This has important implications for how we understand the process of legal systems’ evolution. It suggests that legal systems’ evolution is less about a process whose course follows the trajectory of enlightened thinking and more about a process whose course follows the trajectory of the transaction cost of trade. When this cost rises, the relative price of relying on ‘‘sophisticated’’ judicial institutions rises too. Legal institutions become more ‘‘primitive’’ in the sense that we tolerate more costly (and less seemly) judicial procedures for identifying and allocating property to higher-valuing users. When the transaction cost of trade falls, so does the relative price of relying on ‘‘sophisticated’’ judicial institutions. The reverse happens: legal institutions become less primitive.

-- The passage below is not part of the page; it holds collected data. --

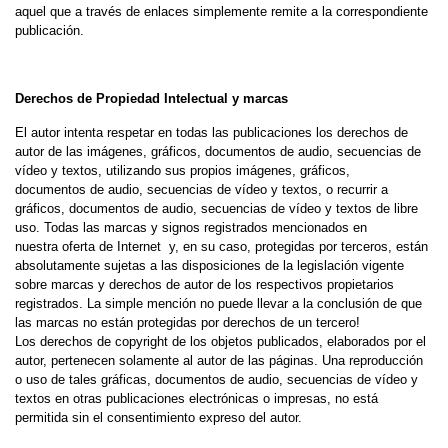
aquel que a través de enlaces simplemente remite a la correspondiente
publicación.
Derechos de Propiedad Intelectual y marcas
El autor intenta respetar en todas las publicaciones los derechos de
autor de las imágenes, gráficos, documentos de audio, secuencias de
vídeo y textos, utilizando sus propios imágenes, gráficos,
documentos de audio, secuencias de vídeo y textos, o recurrir a
gráficos, documentos de audio, secuencias de vídeo y textos de libre
uso. Todas las marcas y signos registrados mencionados en
nuestra oferta de Internet y, en su caso, protegidas por terceros, están
absolutamente sujetas a las disposiciones de la legislación vigente
sobre marcas y derechos de autor de los respectivos propietarios
registrados.
La simple mención no puede llevar a la conclusión de que
las marcas no están protegidas por derechos de un tercero!
Los derechos de copyright de los objetos publicados, elaborados por el
autor, pertenecen solamente al autor de las páginas. Una reproducción
o uso de tales gráficas, documentos de audio, secuencias de vídeo y
textos en otras publicaciones electrónicas o impresas, no está
permitida sin el consentimiento expreso del autor.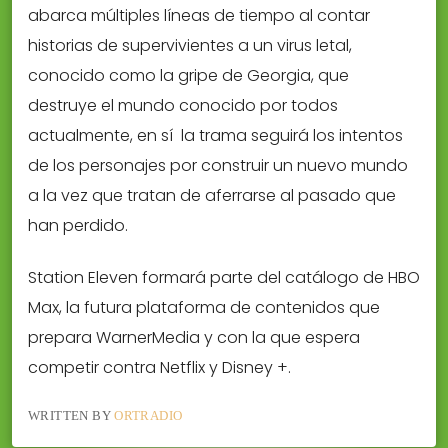
abarca múltiples líneas de tiempo al contar
historias de supervivientes a un virus letal,
conocido como la gripe de Georgia, que
destruye el mundo conocido por todos
actualmente, en sí la trama seguirá los intentos
de los personajes por construir un nuevo mundo
a la vez que tratan de aferrarse al pasado que
han perdido.
Station Eleven formará parte del catálogo de HBO
Max, la futura plataforma de contenidos que
prepara WarnerMedia y con la que espera
competir contra Netflix y Disney +.
WRITTEN BY
ORTRADIO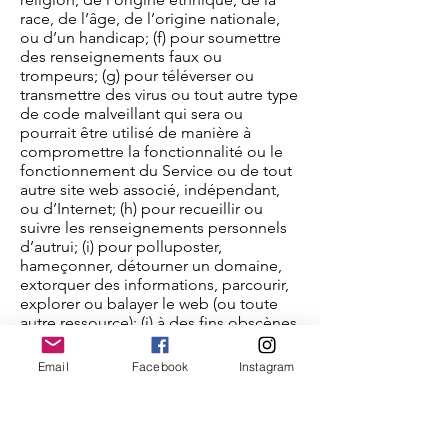
race, de l’âge, de l’origine nationale,
ou d’un handicap; (f) pour soumettre
des renseignements faux ou
trompeurs; (g) pour téléverser ou
transmettre des virus ou tout autre type
de code malveillant qui sera ou
pourrait être utilisé de manière à
compromettre la fonctionnalité ou le
fonctionnement du Service ou de tout
autre site web associé, indépendant,
ou d’Internet; (h) pour recueillir ou
suivre les renseignements personnels
d’autrui; (i) pour polluposter,
hameçonner, détourner un domaine,
extorquer des informations, parcourir,
explorer ou balayer le web (ou toute
autre ressource); (j) à des fins obscènes
ou immorales; ou (k) pour porter
atteinte ou contourner les mesures de
Email
Facebook
Instagram
sécurité de notre Service, de tout autre
site web, ou d’Internet. Nous nous
réservons le droit de résilier votre
utilisation du Service ou de tout site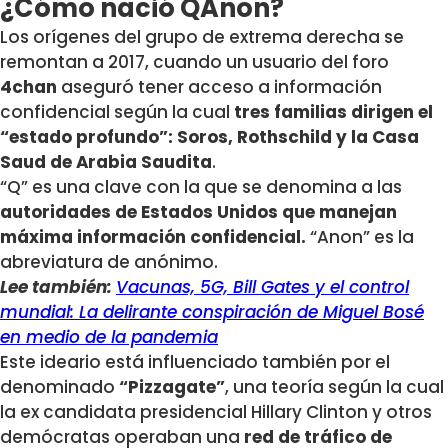
¿Cómo nació QAnon?
Los orígenes del grupo de extrema derecha se
remontan a 2017, cuando un usuario del foro
4chan
aseguró tener acceso a información
confidencial según la cual
tres familias dirigen el
“estado profundo”: Soros, Rothschild y la Casa
Saud de Arabia Saudita
.
“Q” es una clave con la que se denomina a las
autoridades de Estados Unidos que manejan
máxima información confidencial.
“Anon” es la
abreviatura de anónimo.
Lee también:
Vacunas, 5G, Bill Gates y el control
mundial: La delirante conspiración de Miguel Bosé
en medio de la pandemia
Este ideario está influenciado también por el
denominado
“Pizzagate”
, una teoría según la cual
la ex candidata presidencial Hillary Clinton y otros
demócratas operaban una
red de tráfico de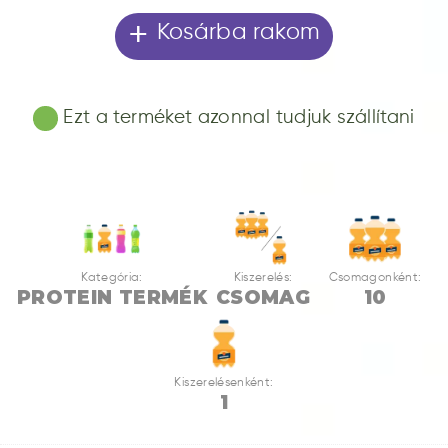
+
Kosárba rakom
Ezt a terméket azonnal tudjuk szállítani
Kategória:
Kiszerelés:
Csomagonként:
PROTEIN TERMÉK
CSOMAG
10
Kiszerelésenként:
1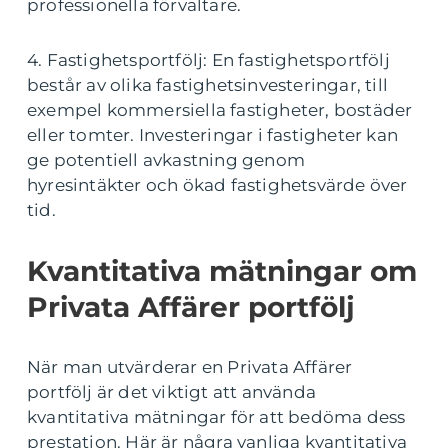
professionella förvaltare.
4. Fastighetsportfölj: En fastighetsportfölj
består av olika fastighetsinvesteringar, till
exempel kommersiella fastigheter, bostäder
eller tomter. Investeringar i fastigheter kan
ge potentiell avkastning genom
hyresintäkter och ökad fastighetsvärde över
tid.
Kvantitativa mätningar om
Privata Affärer portfölj
När man utvärderar en Privata Affärer
portfölj är det viktigt att använda
kvantitativa mätningar för att bedöma dess
prestation. Här är några vanliga kvantitativa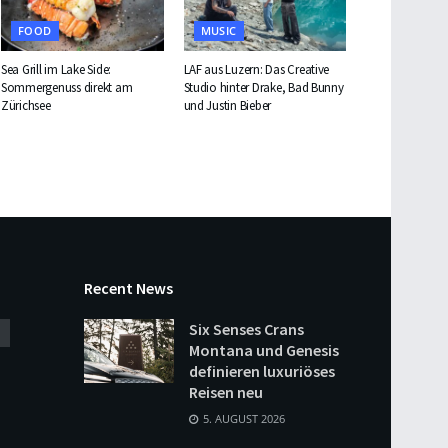
FOOD
MUSIC
Sea Grill im Lake Side:
LAF aus Luzern: Das Creative
Sommergenuss direkt am
Studio hinter Drake, Bad Bunny
Zürichsee
und Justin Bieber
Recent News
Six Senses Crans
Montana und Genesis
definieren luxuriöses
Reisen neu
5. AUGUST 2026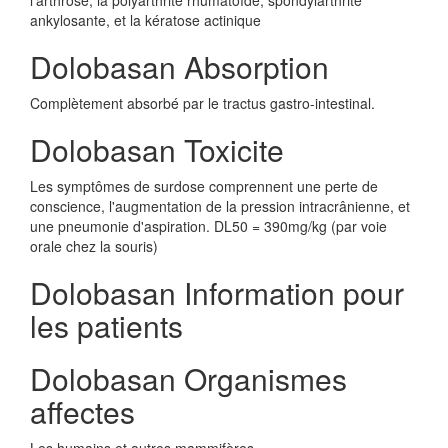
l'arthrose, la polyarthrite rhumatoïde, spondylarthrite
ankylosante, et la kératose actinique
Dolobasan Absorption
Complètement absorbé par le tractus gastro-intestinal.
Dolobasan Toxicite
Les symptômes de surdose comprennent une perte de
conscience, l'augmentation de la pression intracrânienne, et
une pneumonie d'aspiration. DL50 = 390mg/kg (par voie
orale chez la souris)
Dolobasan Information pour
les patients
Dolobasan Organismes
affectes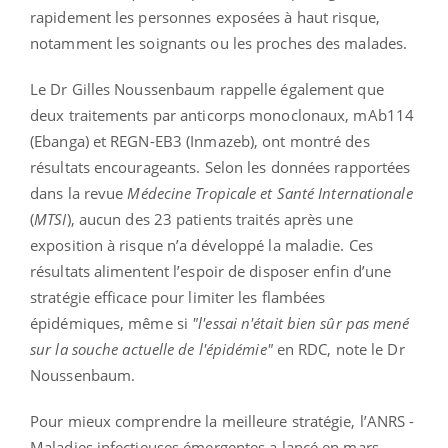
rapidement les personnes exposées à haut risque,
notamment les soignants ou les proches des malades.
Le Dr Gilles Noussenbaum rappelle également que
deux traitements par anticorps monoclonaux, mAb114
(Ebanga) et REGN-EB3 (Inmazeb), ont montré des
résultats encourageants. Selon les données rapportées
dans la revue
Médecine Tropicale et Santé Internationale
(
MTSI
), aucun des 23 patients traités après une
exposition à risque n’a développé la maladie. Ces
résultats alimentent l’espoir de disposer enfin d’une
stratégie efficace pour limiter les flambées
épidémiques, même si
"l'essai n'était bien sûr pas mené
sur la souche actuelle de l'épidémie"
en RDC, note le Dr
Noussenbaum.
Pour mieux comprendre la meilleure stratégie, l’ANRS -
Maladies infectieuses émergentes a lancé en mars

Society acts enlightened because it has become cheaper to do so….”

As Leeson demonstrates, how the system of feudalism complicated the allocation of land rights; therefore, the institution of public combat trials helped distribute the land to the higher-valuing users. Those who spend more on champions to represent them in the contest must value the parcel of land more. How many traditions and institutions do we now consider archaic and outmoded by more efficient alternatives? Historians claim that such practices stopped due to an enlightened shift in social norms. Prima facie does seem more likely that social progress has been generated more by economic efficiency than lofty and abstract moral ideals. Who is to say that trial by combat was even uncivilized? Under certain conditions, it could be a feasible form of private dispute resolution analogous to dueling.